Passage:
::::::::::
This part takes a sentence from each song and submits it to each of the fifteen classifiers. For each, it compares the predicted result to the observed value, keeping track of true and false positives and negatives. 

In [8]:
results={}
# this function iterates over the values it contains for the prior
# and for each iterates over the rows of the testing set,
# selecting a random sentence from each one
# then running the battery of 15 classifiers on the sentence
for p in [.01,.02,.03,.05,.1,.2,.3,0]:
    trainclassifiers(p)
    truepos=0
    trueneg=0
    falsepos=0
    falseneg=0
    blpos=0
    bltotal=0
    # For each row in the test set
    for row in dftst.iterrows():
        # get a sentence from the song 
        song_sentences=[]
        songsents= row[1][2].split('.')
        if len(songsents)>0:
            for s in songsents:
                song_sentences.append(s)
        songsent=random.choice(song_sentences)
        for genretuple in glist:
            gindex=genretuple[0]
            genre = genretuple[1]
            gprior= genretuple[2]
            # see if it's in the song's genre list
            observed =  genre in row[1][15]
            predicted = classdict[gindex].classify(features(songsent))
::::::::::
Source data:
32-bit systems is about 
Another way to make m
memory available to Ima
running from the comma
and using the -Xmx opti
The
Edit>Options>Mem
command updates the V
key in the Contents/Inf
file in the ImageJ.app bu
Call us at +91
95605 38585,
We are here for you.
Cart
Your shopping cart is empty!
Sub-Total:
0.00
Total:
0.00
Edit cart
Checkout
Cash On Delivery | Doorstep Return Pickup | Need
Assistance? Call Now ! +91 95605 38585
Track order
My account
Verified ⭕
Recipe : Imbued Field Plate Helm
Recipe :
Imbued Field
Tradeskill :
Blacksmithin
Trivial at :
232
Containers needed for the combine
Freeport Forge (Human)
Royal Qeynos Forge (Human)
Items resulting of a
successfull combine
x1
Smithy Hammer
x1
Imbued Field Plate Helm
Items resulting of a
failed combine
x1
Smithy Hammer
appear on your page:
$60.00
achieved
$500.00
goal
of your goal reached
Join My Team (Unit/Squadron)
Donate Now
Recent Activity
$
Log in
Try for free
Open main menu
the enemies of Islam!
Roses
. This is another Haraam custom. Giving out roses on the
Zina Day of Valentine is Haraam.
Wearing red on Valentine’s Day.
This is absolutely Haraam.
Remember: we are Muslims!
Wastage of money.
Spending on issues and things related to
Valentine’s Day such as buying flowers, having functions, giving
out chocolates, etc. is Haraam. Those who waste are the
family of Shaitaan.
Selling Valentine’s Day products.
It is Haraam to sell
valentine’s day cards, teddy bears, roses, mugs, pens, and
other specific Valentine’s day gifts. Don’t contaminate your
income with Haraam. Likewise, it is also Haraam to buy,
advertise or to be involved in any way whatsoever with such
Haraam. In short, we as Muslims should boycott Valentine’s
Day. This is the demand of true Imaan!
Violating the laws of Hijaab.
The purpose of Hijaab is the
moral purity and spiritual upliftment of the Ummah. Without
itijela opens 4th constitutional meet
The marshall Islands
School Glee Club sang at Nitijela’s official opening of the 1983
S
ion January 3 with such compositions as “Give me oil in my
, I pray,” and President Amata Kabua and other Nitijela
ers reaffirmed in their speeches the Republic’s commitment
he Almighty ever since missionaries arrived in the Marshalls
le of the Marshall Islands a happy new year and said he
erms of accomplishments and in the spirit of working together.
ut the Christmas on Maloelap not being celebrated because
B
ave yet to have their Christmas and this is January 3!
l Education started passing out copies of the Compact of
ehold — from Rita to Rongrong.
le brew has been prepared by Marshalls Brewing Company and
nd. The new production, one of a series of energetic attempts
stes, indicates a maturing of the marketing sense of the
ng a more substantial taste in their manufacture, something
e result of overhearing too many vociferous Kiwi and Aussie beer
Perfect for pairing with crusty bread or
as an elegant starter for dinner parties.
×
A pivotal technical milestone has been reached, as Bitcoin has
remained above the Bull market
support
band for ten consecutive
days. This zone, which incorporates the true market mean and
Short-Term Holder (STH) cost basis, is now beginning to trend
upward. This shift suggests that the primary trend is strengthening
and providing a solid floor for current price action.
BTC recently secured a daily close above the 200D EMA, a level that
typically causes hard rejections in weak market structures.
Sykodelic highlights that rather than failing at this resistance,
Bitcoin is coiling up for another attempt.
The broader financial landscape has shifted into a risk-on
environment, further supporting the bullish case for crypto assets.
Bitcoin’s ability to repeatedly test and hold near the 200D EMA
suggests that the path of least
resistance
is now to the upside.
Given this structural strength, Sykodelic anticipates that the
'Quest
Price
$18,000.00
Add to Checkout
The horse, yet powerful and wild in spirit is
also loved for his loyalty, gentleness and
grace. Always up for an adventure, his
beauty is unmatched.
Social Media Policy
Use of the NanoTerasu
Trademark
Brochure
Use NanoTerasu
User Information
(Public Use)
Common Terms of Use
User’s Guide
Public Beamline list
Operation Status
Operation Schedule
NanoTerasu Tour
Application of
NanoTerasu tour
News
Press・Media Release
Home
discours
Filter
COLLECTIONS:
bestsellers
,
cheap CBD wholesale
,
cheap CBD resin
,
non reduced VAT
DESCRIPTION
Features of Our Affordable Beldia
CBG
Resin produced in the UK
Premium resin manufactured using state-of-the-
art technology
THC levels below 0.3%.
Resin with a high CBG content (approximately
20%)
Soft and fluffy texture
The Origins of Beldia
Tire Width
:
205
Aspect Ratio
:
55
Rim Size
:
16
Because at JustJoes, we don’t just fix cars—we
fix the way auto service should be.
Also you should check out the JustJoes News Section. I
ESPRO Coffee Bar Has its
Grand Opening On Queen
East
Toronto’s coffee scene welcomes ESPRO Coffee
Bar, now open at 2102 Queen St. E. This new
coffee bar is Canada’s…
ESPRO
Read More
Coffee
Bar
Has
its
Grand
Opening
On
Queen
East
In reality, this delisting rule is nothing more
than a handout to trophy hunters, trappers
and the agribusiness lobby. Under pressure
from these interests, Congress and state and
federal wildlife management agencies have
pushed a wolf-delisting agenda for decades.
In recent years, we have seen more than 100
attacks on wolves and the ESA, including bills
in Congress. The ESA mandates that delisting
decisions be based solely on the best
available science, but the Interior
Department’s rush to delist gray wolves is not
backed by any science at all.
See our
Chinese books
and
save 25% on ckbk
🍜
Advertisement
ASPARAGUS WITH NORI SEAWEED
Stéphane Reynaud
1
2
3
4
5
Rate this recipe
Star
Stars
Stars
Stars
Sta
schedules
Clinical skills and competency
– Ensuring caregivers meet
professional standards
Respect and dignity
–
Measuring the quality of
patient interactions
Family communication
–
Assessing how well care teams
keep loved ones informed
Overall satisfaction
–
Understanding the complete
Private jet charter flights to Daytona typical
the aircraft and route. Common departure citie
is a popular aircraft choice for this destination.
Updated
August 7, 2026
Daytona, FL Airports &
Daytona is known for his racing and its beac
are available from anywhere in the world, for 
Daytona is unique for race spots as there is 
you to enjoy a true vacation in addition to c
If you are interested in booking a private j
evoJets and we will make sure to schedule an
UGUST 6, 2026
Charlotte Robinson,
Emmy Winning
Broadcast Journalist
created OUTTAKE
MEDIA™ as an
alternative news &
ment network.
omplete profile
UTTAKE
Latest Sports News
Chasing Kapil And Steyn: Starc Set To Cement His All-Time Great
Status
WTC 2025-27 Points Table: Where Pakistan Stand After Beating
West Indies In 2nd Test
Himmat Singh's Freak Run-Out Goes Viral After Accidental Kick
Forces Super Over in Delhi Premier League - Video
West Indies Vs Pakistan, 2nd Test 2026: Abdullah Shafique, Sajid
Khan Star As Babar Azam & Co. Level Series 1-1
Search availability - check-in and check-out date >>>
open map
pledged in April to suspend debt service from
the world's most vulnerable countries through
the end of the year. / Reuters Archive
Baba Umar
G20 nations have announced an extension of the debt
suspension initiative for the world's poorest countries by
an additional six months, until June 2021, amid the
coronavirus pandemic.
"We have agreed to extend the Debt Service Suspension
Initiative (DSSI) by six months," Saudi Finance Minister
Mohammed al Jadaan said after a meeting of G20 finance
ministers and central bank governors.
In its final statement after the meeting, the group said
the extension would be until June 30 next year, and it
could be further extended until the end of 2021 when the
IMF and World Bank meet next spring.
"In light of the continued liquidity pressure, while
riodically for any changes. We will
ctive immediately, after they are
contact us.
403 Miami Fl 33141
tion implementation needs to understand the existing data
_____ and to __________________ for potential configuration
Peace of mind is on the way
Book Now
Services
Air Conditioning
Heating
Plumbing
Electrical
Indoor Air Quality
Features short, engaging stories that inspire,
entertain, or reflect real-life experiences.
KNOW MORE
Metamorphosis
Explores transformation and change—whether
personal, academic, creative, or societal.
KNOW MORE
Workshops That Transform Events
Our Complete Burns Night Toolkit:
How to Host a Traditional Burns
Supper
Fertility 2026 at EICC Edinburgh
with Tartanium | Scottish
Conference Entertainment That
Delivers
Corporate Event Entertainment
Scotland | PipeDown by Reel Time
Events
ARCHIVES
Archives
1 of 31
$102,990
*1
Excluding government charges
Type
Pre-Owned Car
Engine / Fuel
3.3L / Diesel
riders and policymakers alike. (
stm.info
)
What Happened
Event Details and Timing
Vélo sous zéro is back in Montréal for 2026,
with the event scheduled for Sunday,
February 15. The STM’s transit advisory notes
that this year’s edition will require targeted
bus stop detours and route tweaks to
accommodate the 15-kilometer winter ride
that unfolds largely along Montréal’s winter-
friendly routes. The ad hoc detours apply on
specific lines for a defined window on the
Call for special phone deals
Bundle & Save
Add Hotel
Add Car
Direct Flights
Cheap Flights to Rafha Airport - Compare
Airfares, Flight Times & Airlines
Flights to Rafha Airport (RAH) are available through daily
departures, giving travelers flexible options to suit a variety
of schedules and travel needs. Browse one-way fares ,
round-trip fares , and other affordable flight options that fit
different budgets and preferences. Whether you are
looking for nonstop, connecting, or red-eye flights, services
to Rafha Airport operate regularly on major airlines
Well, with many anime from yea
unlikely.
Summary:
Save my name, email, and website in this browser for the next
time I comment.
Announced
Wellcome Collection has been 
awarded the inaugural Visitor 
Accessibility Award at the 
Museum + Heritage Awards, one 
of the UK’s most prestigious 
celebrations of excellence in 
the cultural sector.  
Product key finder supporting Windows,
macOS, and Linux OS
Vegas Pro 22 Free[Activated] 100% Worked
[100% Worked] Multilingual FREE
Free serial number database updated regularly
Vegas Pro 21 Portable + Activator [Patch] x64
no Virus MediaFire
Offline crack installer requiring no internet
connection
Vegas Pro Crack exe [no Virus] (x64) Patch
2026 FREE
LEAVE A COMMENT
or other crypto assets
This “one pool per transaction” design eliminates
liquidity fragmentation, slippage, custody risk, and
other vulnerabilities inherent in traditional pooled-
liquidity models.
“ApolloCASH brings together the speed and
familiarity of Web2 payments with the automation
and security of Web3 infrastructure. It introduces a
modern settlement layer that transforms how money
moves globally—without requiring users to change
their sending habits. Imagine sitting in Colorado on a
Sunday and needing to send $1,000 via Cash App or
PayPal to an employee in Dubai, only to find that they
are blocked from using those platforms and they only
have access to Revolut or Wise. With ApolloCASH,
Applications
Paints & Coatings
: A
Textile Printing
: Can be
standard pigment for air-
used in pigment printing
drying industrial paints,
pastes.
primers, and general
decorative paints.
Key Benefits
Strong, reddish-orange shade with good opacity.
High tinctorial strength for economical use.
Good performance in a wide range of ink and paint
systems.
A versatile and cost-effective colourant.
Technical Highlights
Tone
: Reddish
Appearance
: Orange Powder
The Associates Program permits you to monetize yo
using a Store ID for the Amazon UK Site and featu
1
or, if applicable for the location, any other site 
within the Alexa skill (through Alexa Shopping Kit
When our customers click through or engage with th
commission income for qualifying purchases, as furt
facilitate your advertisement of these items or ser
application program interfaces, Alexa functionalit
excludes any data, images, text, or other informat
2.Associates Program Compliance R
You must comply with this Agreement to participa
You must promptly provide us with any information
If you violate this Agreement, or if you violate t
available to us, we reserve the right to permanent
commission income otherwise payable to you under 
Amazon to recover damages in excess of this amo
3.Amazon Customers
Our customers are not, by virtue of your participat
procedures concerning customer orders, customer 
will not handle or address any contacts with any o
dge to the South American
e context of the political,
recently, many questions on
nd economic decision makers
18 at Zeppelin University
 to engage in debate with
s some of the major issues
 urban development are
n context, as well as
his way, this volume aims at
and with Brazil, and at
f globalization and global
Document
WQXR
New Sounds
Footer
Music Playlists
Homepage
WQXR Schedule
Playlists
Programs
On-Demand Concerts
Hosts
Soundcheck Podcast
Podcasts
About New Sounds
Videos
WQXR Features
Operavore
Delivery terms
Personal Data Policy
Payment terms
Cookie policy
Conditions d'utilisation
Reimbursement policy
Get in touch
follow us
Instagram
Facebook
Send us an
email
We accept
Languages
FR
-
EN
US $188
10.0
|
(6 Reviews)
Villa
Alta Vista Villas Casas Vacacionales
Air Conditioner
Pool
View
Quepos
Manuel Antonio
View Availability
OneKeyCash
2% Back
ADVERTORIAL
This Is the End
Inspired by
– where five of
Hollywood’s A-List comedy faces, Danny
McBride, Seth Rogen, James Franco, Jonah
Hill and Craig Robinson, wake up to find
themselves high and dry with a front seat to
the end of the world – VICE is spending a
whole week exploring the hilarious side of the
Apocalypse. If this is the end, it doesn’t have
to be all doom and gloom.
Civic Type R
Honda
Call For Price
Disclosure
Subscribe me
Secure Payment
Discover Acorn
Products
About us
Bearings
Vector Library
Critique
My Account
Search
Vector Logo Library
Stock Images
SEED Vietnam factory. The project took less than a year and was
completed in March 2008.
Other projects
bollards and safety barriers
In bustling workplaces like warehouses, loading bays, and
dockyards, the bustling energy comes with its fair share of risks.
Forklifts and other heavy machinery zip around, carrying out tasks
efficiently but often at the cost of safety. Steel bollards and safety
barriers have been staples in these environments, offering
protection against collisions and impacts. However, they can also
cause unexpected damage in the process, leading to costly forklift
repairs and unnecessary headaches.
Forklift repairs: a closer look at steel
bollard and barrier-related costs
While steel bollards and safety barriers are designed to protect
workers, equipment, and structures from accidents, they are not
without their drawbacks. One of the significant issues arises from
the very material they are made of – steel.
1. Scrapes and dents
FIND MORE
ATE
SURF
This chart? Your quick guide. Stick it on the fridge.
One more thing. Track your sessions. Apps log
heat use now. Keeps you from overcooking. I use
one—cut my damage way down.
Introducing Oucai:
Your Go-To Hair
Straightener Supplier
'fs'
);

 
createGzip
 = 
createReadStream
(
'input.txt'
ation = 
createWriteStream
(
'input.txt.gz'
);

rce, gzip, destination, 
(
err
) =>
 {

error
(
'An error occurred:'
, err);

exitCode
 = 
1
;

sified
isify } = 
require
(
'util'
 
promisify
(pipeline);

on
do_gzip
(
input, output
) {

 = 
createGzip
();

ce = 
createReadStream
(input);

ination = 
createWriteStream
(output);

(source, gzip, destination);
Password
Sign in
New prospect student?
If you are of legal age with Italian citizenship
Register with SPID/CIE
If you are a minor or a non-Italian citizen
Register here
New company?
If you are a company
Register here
::::::::::
Task set:
1. In the genre-classifier passage, copy out the part that begins with the words containing "This part takes" and ends with "trainclassifiers(p)".
2. Decide whether each statement agrees with the genre-classifier passage, answering yes or no and quoting the words of the passage that decide it. (a) Each chosen sentence is run through fifteen classifiers. (b) One of the prior values the loop iterates over is 0.5. (c) The sentence taken from each song is picked at random.

Responses:
1.
This part takes a sentence from each song and submits it to each of the fifteen classifiers. For each, it compares the predicted result to the observed value, keeping track of true and false positives and negatives. 

In [8]:
results={}
# this function iterates over the values it contains for the prior
# and for each iterates over the rows of the testing set,
# selecting a random sentence from each one
# then running the battery of 15 classifiers on the sentence
for p in [.01,.02,.03,.05,.1,.2,.3,0]:
    trainclassifiers(p)

2.
(a) Yes: "submits it to each of the fifteen classifiers."
(b) No: "for p in [.01,.02,.03,.05,.1,.2,.3,0]:"
(c) Yes: "songsent=random.choice(song_sentences)"